Anthias 1

Originally Published at NACLA.org

The 2011 TIPNIS conflict exposed the contradiction between the MAS government’s proclaimed commitment to indigenous rights and the environment, and its aggressive pursuit of an extractivist development model. International media images of Evo Morales in indigenous garb were replaced by more familiar images of indigenous peoples mobilizing to defend their territories against the incursions of a capitalist state.

While the TIPNIS conflict is important, the attention given to this case has obscured a more complex set of relations between indigeneity, territory and extraction emerging in the Bolivian lowlands. In the gas-rich Chaco region, indigenous peoples are not simply opposing extraction. Rather, after two decades of hydrocarbon conflicts, they are rethinking their visions of territory and autonomy in the context of an extractivist development model. The results are proving deeply divisive, as strategic alliances with transnational companies are pitted against demands for inclusion in gas-funded state development projects.

These dynamics demonstrate the intimate but unstable relationship between hydrocarbons and citizenship in Bolivia under the Morales government. Alongside the government’s “neo-extractivist” development vision – where national gas rents are channelled into social programs and infrastructure projects – a range of sub-national territorial and political projects is emerging in relation to the governance of gas.
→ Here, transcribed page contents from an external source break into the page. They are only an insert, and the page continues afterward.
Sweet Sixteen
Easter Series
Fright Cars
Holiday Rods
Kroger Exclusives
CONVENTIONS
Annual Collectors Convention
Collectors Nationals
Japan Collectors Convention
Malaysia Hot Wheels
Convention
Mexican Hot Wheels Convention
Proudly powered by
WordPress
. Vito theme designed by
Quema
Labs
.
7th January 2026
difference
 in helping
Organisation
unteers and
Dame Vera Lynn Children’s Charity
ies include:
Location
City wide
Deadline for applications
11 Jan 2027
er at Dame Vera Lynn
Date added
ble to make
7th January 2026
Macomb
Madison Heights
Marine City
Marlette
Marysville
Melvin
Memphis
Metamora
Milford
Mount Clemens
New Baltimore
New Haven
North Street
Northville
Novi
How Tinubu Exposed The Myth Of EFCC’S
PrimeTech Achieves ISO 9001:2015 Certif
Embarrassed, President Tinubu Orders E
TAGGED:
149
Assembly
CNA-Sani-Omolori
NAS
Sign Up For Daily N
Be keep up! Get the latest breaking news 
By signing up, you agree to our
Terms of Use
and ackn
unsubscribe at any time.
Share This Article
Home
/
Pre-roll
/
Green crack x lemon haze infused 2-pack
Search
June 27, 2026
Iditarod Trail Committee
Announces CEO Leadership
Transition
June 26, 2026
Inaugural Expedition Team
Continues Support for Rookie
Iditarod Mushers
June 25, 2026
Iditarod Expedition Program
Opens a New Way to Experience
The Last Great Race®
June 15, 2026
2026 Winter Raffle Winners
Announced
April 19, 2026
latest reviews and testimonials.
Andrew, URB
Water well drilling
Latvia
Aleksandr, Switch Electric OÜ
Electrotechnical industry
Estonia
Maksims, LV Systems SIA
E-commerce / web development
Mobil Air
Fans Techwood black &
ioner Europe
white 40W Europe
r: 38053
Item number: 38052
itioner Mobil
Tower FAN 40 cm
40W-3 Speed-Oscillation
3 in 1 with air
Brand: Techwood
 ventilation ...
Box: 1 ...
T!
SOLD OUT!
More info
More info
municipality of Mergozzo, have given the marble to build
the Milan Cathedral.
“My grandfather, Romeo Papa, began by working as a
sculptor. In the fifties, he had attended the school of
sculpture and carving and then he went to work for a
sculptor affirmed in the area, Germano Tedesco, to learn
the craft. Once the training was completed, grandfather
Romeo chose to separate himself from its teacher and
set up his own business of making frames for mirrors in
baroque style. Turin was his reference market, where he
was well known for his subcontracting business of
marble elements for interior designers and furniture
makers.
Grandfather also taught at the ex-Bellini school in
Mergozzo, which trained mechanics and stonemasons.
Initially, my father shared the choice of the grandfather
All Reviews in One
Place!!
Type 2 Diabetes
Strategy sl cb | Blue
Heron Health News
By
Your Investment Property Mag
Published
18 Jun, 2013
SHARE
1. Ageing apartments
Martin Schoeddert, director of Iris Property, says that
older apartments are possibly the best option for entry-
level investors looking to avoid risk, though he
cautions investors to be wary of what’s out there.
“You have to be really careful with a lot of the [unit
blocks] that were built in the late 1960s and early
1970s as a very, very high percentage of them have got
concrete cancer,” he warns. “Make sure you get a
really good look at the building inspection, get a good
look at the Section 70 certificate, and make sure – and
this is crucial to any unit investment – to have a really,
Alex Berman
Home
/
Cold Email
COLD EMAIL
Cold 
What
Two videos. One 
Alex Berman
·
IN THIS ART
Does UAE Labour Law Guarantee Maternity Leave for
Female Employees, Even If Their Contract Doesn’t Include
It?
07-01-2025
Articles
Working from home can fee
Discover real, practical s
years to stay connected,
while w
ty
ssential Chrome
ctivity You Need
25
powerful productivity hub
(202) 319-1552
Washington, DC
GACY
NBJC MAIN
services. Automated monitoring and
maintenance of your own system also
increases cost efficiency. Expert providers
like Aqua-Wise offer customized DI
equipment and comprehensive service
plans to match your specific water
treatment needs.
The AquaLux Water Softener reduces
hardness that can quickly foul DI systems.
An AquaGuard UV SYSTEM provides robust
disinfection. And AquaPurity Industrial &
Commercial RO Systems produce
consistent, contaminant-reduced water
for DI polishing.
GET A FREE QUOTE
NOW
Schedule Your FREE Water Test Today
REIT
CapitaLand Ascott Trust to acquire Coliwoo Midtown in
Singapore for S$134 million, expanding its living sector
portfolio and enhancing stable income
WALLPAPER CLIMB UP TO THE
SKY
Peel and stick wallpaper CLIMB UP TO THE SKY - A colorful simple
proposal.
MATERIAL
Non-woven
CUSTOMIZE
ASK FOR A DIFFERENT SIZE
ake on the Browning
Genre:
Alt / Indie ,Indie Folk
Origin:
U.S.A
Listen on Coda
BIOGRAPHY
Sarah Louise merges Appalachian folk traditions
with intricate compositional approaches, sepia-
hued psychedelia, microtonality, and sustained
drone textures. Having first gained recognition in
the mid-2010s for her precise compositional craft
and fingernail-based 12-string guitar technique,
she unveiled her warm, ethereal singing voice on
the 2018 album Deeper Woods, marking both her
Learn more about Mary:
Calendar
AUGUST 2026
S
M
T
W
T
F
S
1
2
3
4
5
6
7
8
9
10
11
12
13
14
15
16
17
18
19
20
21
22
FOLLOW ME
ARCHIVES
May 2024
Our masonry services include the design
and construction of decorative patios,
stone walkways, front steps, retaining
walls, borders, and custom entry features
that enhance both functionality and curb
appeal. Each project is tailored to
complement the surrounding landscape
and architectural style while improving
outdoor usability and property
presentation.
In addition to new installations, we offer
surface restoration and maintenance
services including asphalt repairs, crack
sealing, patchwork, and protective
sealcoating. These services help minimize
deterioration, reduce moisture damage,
Understanding how indigenous peoples are responding to this new context requires an appreciation of the longer struggle for territory that has unfolded in the Bolivian lowlands over the past three decades. This has centered on Tierras Comunitarias de Origen (Native Community Lands, TCOs), collective indigenous territories recognized under the 1996 Ley del Servicio Nacional de Reforma Agraria (National Agrarian Reform Service Law, INRA), one of several multicultural reforms passed in this period.The legacies and frustrations of TCO land titling are playing an important role in shaping indigenous engagements with an extractivist development model.